Autre mesure majeure et salutaire, la création en 1966 de la SODEFOR qui gère les forêts classées en Côte d’Ivoire, et qui est chargée de concevoir un plan d’aménagement forestier et assurer sa mise en œuvre, ou encore l’Office Ivoirien des Parcs et Réserves (OIPR) mis en place en 2002, avec pour objectif de préserver et valoriser un échantillon représentatif de la diversité biologique nationale, et maintenir les processus écologiques dans les aires protégées de façon durable.

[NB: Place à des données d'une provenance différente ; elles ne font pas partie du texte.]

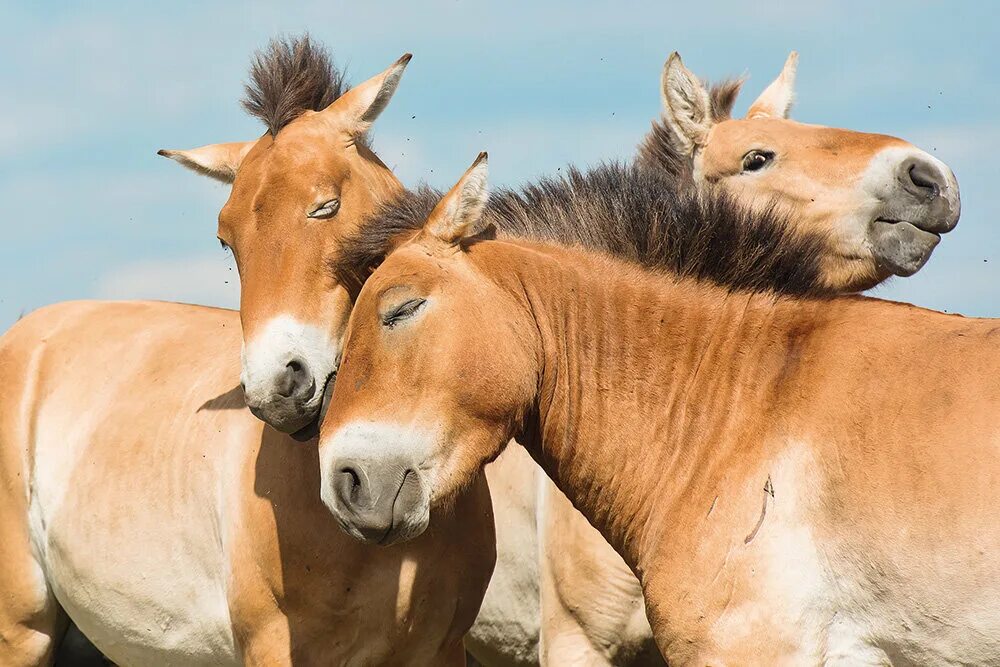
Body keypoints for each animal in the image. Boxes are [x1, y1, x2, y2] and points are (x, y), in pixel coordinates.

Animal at [0, 37, 496, 667]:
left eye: (325, 206)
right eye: (225, 239)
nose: (278, 386)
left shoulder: (442, 649)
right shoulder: (272, 644)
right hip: (21, 629)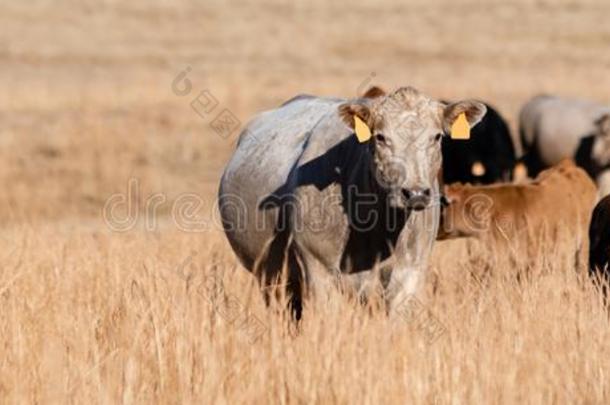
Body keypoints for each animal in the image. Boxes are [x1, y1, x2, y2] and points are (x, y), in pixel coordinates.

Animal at [218, 87, 484, 318]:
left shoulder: (409, 275)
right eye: (380, 137)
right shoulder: (319, 271)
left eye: (436, 136)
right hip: (271, 278)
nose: (416, 193)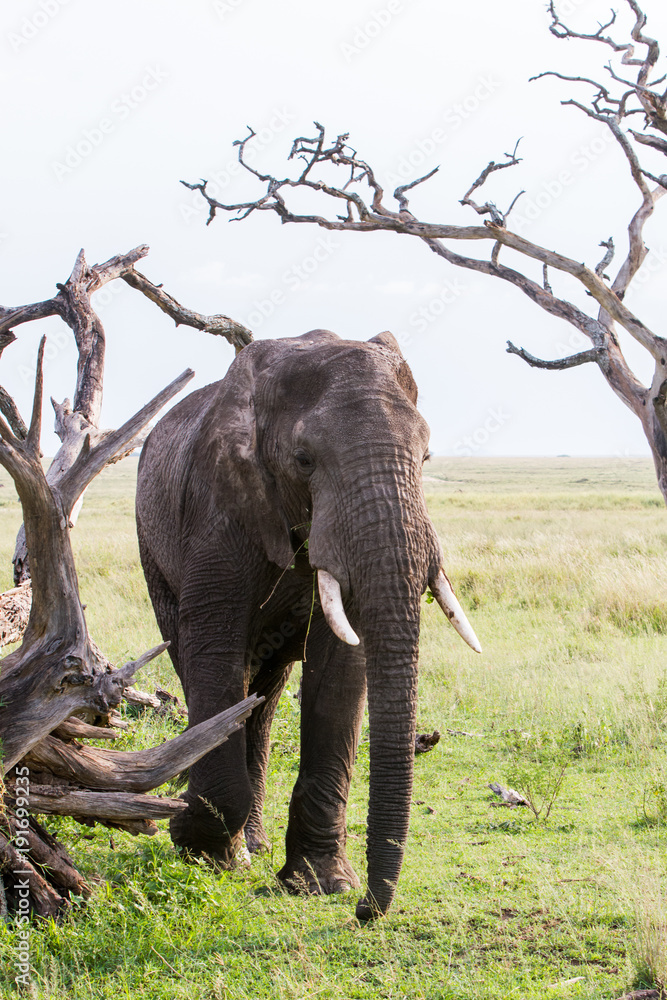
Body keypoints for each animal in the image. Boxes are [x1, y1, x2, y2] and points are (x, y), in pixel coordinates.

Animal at [135, 329, 481, 919]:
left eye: (426, 455)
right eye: (303, 459)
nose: (366, 912)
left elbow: (342, 664)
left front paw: (320, 884)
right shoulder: (216, 503)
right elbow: (211, 647)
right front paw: (198, 845)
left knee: (266, 690)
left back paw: (254, 844)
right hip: (150, 545)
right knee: (212, 666)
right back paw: (237, 846)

En vue d’adopter une planification et une stratégie de gestion durable pour les 40 années à venir, du secteur forestier, faunique et des ressources en eau, le gouvernement ivoirien a également lancé, en février 2015, le Forum des États Généraux de la Forêt, de la Faune et des ressources en Eau de Côte d’Ivoire.


Aussi importants soient-ils, ces efforts ne peuvent aboutir sans l’implication réelle et effective des populations locales qui ont un rôle important à jouer dans la mesure où, leurs attitudes conditionnent le succès ou l’échec de tout programme de développement et de préservation des forêts.


Pour des observateurs, la radioscopie des différents facteurs de dégradation du couvert forestier ivoirien, incite à l’adoption d’une politique forestière transversale et durable car, la disparition de la forêt entraîne celle de la faune et des ressources en eau.


Il s’agit aussi de procéder à l’actualisation des textes législatifs et réglementaires régissant le patrimoine forestier, estiment-ils, insistant également sur l’urgence, entre autres, de renforcer les moyens humains et matériels, développer des mécanismes de financement durable, circonscrire les infiltrations pour maintenir les forêts existantes et améliorer la politique de reboisement.


Certes, la Côte d’Ivoire a pris des engagements à l’échelle internationale (Accord de Paris sur le Climat à titre d’exemple) pour la préservation de l’environnement et la lutte contre les changements climatiques, et ne cesse de déployer un effort colossal au plan interne, mais le rôle des populations demeure de taille d’où l’impératif d’investir dans l’éducation environnementale et la sensibilisation quant à la nécessité de changer de comportement et de mentalité pour préserver ce patrimoine vert pour les générations montantes.
 

(Par Samir LOTFY, Correspondant de la MAP à Abidjan)-.